The function getFeaturesPairList() returns a named list, C1-C6, where feature pairs
are defined. Pairs are (1,2), (3,4), (5,6), etc. for each cluster label.
The main function callSubtypes() handles gene matching, data transformation, and prediction.
library(ImmuneSubtypeClassifier)
# Get the list of feature-pair genes used for the model.
# ...there's model_genes_list$model_genes and model_genes_list$gene_map
model_genes_list <- modelGenes(model_path='../models/immune_optimized_99_pairs.rds')
# Confirm the gene_map contains all genes.
length(model_genes$model_genes) == nrow(model_genes$gene_map)
# Call the subtypes, can also pass in a data.frame / tibble etc.
result <- callSubtypes(X_or_path = '../data/gene_expression_rsem_tpm.csv.gz',
model = NULL, # genes in columns and samples in rows.
model_path = '../models/immune_optimized_99_pairs.rds',
geneid = "symbol", # how are the gene IDs encoded
sampleid = 'Barcode', # column name with sample IDs
labelid= 'Label') # column name with sample Labels (optional)
# get the trained robencla model.
model <- result$Model
# get the results table, $BestCall is the predicted subtype
pred <- result$Pred
# confusion matrix
table(pred$BestCall, pred$Label)
# get class prediction metrics.
model$classification_metrics(labels = pred$Label, calls = pred$BestCall)
The output is a data frame containing:
- SampleIDs: The sample identifiers.
- BestCall: The predicted immune subtype (1–6).

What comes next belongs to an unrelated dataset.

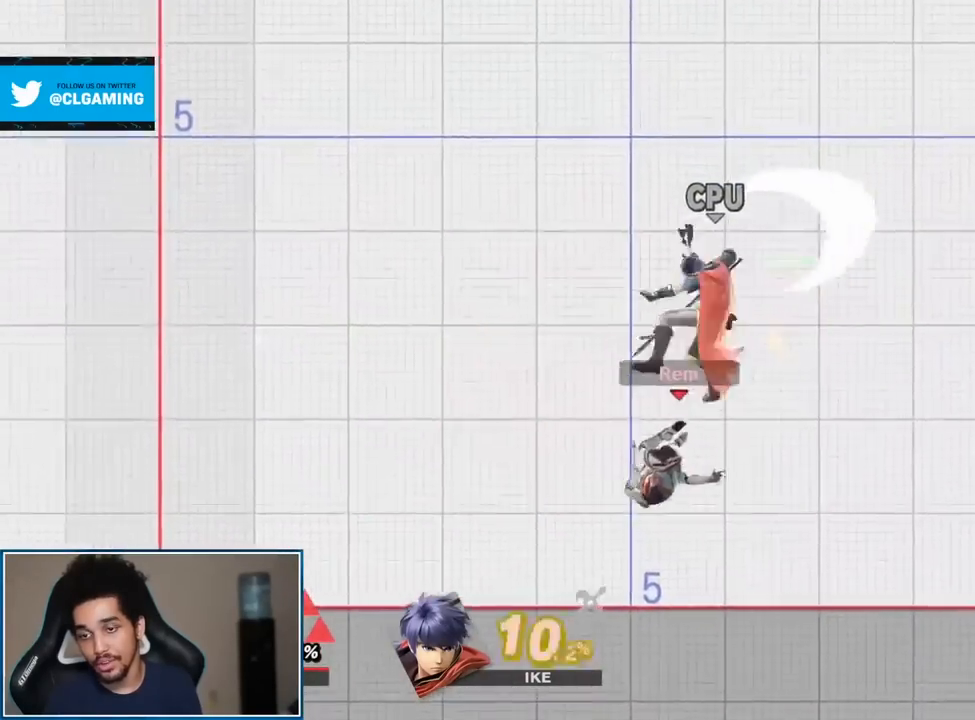
{"buttons": ["Y"], "left_stick": "right", "right_stick": "center", "events": [[67, "left_stick", "center"], [133, "left_stick", "down"], [300, "left_stick", "center"], [483, "Y", "down"], [483, "left_stick", "right"]]}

- 1–6: Probability scores for each subtype.
| SampleIDs | BestCall | 1 | 2 | 3 | 4 | 5 | 6 |
|---|---|---|---|---|---|---|---|
| Sample_01 | 3 | 0.02 | 0.10 | 0.85 | 0.01 | 0.01 | 0.01 |
| Sample_02 | 1 | 0.78 | 0.05 | 0.10 | 0.02 | 0.04 | 0.01 |
If you have a labeled training set and wish to rebuild the model (e.g., after updating XGBoost or changing feature pairs), you can use build_robencla_classifier. I can also send you the PanCancer training set, already formatted.
- CSV file with samples as rows and genes as columns.
- Must contain a Label column (e.g., "C1", "C2") and a Sample ID column.
library(ImmuneSubtypeClassifier)
# Conservative parameters, see robencla & xgboost for parameters
conservative_params <- list(
max_depth = 8,
eta = 0.2,
nrounds = 64,
early_stopping_rounds = 4,
gamma = 0.3,
lambda = 1.9,
alpha = 0.3,
ensemble_size = 11,
sample_prop = 0.8,
feature_prop = 0.8,
subsample = 0.8
)
# then load up a list of gene pairs...
pair_list <- readRDS('../models/pair_list_stratified.rds')
# if there's a gene you want to try removing
this_set <- editPairList(pair_list, 'IGJ')
# Now use the cleaned pair_list
result <- build_robencla_classifier(
data_path='../data/training_expression_data.csv.gz',
test_path='../data/testing_expression_data.csv.gz',
output_path = '../models/immune_optimized_99_pairs.rds',
pair_list = this_set,
sig_list = NULL,
param_list = conservative_params,
data_mode = c("namedpairs"),
train_fraction = NULL, # used if test_path is NULL
seed = 412,
sample_id = "Barcode" # Specify the sample ID column
)
The classifier assigns one of six immune subtypes:
- C1 (Wound Healing): High proliferation, angiogenic gene expression.
- C2 (IFN-gamma Dominant): High M1/M2 macrophage polarization, strong CD8 signal.
- C3 (Inflammatory): Elevated Th17 and Th1 genes, low tumor cell proliferation.
- C4 (Lymphocyte Depleted): Macrophage sequestration, Th2 shift.
- C5 (Immunologically Quiet): Low lymphocyte and macrophage responses.
- C6 (TGF-beta Dominant): High TGF-beta signature, lymphocytic infiltration.
This means you are trying to load the model with a newer version of XGBoost (>= 2.0) than was used to train it.
Fix: Downgrade XGBoost to 1.7.8.1 or re-train the model using build_robencla_classifier.
This project is licensed under the terms of the MIT license.